ABOUT THIS EXERCISE ::
Pick up the piece on the Oculus Rift headset's price where it stops and carry it on.

Oculus Founder Explains Why the Rift VR Headset Will Cost "More Than $350"
An anonymous reader writes: When Oculus took to Kickstarter in 2012, the company sought to create the 'DK1', a development kit of the Rift which the company wanted to eventually become an affordable VR headset that they would eventually take to market as a consumer product. At the time, the company was aiming for a target price around $350, but since then the company, and the scope of the Rift headset, has grown considerably. That's one reason why Oculus Founder Palmer Luckey says that the consumer Rift headset, launching in Q1 2016, will cost more than $350. '...the reason for that is that we've added a lot of technology to this thing beyond what existed in the DK1 and DK2 days,' says Luckey.
I've been a huge supporter of Oculus since the Kickstarter. When people complained about the Facebook buyout, I tried to point out that a major player in the tech industry (like them or not, they are a major player) just dropped a massive investment in VR. When people complained about how long it was taking, I argued that doing something like this, and doing it well, has to take time - an inferior product could be a major issue for VR adoption. When they balked at releasing specs, I reminded myself that it's probably best, they wanted to make sure they had it right before they committed to something.

DATA EXTRACT ::

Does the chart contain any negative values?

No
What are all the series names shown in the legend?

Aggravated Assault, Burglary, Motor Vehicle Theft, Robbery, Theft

RESPONSE TO THE EXERCISE ::
My first doubts started when they finally released the specs. I was really hoping for a 4K screen. After all the time and money, it seemed logical - come out of the gate with something really great or stay home. Sure, 4K isn't necessary, but there are applications for VR that would really benefit from it. Game will be the vehicle that carries the initial adoption of VR, but there are a ton of real-world applications waiting to be discovered. Personally, I want to throw out my monitors and use a VR headset to create a virtual workspace. But, anything less than 4K isn't going to give me the detail I need to write code on a virtual monitor "floating" a few feet in front of me.
My next doubts came when I started looking at the amount of "executives" and "directors" and people who stand up and do a lot of talking. I've noticed a trend (it's not new, it's always been there, I just finally noticed) - the more talking heads you have in a company, the longer, more expensive, more feature bloated (and never the features we actually want), more disappointing a product becomes. All these people swooped in and promptly buried something really cool in all the typical corporate ("we're not corporate, man! we're a startup that just happens to look like a bloated corporate monstrosity) BS.
Then this. After all the talk keeping it affordable, then they pull this crap.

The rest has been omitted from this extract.